Document excerpt ▸
Dictionary entry details
Sense 1
Meaning:
In a grievous manner
Context example:
the resolute but unbroken Germany, grievously wounded but far from destruction, was able to lay the firm foundations for military revival
Pertainym:
grievous (causing fear or anxiety by threatening great harm)
Context examples
I reminded her that a doctor's confidence was sacred, but that you were grievously anxious about her.
(Dracula, by Bram Stoker)
There remain three persons who have been grievously stricken by some conscious or unconscious human agency. That is firm ground.
(His Last Bow, by Sir Arthur Conan Doyle)
But surely, comrades, some one who is grievously hurt hath passed along this road before us.
(The White Company, by Sir Arthur Conan Doyle)
The cut of her teeth in his neck still hurt, but his feelings were hurt more grievously, and he sat down and weakly whimpered.
(White Fang, by Jack London)
And she evidently thought so, for she wept most grievously.
(David Copperfield, by Charles Dickens)
There was not one who was not wounded in four or five places, while some were wounded grievously.
(The Call of the Wild, by Jack London)
“But, my dear, pray do not make any more matches; they are silly things, and break up one's family circle grievously.”
(Emma, by Jane Austen)

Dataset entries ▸

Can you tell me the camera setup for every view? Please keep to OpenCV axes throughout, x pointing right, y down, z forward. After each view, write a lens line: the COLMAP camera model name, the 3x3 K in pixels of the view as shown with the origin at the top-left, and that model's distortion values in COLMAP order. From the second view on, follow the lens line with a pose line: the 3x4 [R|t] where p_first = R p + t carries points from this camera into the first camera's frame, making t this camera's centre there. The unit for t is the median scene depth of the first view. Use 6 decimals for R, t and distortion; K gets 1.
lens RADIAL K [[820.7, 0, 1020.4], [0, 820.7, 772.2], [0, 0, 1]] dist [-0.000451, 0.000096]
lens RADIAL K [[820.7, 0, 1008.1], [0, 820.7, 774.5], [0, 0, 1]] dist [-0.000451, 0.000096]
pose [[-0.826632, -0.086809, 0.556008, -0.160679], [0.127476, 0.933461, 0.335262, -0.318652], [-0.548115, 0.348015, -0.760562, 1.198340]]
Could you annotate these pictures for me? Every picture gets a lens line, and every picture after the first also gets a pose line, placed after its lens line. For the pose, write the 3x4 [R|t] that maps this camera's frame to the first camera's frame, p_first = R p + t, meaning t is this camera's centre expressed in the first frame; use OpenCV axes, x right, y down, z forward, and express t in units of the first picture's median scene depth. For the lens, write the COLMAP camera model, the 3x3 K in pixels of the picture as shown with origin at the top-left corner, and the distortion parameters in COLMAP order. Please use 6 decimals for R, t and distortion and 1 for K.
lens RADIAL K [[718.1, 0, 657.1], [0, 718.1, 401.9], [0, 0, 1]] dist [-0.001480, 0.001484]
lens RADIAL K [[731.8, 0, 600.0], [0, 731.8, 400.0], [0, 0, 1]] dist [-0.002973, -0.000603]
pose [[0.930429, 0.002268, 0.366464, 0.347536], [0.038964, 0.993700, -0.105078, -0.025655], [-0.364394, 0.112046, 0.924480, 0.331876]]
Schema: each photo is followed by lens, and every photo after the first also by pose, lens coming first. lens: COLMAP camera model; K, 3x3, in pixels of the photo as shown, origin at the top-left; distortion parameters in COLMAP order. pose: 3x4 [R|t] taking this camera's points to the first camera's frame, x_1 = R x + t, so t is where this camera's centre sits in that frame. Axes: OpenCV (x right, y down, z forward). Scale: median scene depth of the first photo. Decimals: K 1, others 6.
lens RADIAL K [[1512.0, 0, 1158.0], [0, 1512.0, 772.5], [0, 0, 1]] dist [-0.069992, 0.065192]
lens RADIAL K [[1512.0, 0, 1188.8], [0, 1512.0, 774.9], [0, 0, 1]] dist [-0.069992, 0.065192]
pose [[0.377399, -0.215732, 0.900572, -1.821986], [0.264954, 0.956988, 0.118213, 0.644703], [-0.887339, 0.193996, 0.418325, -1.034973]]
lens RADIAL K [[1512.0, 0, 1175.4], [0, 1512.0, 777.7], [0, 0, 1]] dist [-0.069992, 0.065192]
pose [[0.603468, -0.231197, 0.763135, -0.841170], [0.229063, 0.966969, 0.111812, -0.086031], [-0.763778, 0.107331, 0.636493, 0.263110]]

Assigned task 1 ▸ In the example from Emma in the dictionary entry for "grievously," what reason does the speaker give for asking that no more matches be made? Answer in one to three sentences.
Assigned task 2 ▸
Answer these questions about the dictionary entry for "grievously," labeling each answer with the same letter:
(a) What meaning does the entry give for Sense 1?
(b) Which work is the source of the sentence about three persons "grievously stricken"?
(c) In the example from The Call of the Wild, in how many places was every one wounded?
Assigned task 3 ▸ Carry on the dictionary entry for "grievously" from the point where it stops.
The dataset entries stand apart from the dictionary entry and have no connection to it.

Exercise output 1 ▸ The speaker says that matches are silly things and that they break up one's family circle grievously.

Exercise output 2 ▸
(a) In a grievous manner.
(b) His Last Bow, by Sir Arthur Conan Doyle.
(c) In four or five places.

Exercise output 3 ▸
Maria, with only Mr. Rushworth to attend to her, and doomed to the repeated details of his day's sport, good or bad, his boast of his dogs, his jealousy of his neighbours, his doubts of their qualifications, and his zeal after poachers, subjects which will not find their way to female feelings without some talent on one side or some attachment on the other, had missed Mr. Crawford grievously; and Julia, unengaged and unemployed, felt all the right of missing him much more.
(Mansfield Park, by Jane Austen)
I guessed his meaning, and my good fortune gave me so much presence of mind, that I resolved not to struggle in the least as he held me in the air above sixty feet from the ground, although he grievously pinched my sides, for fear I should slip through his fingers.
(Gulliver's Travels into several remote nations of the world, by Jonathan Swift)
Howsoever that may be, you are grievously to be pitied; in which opinion I am not only joined by Mrs. Collins, but likewise by Lady Catherine and her daughter, to whom I have related the affair.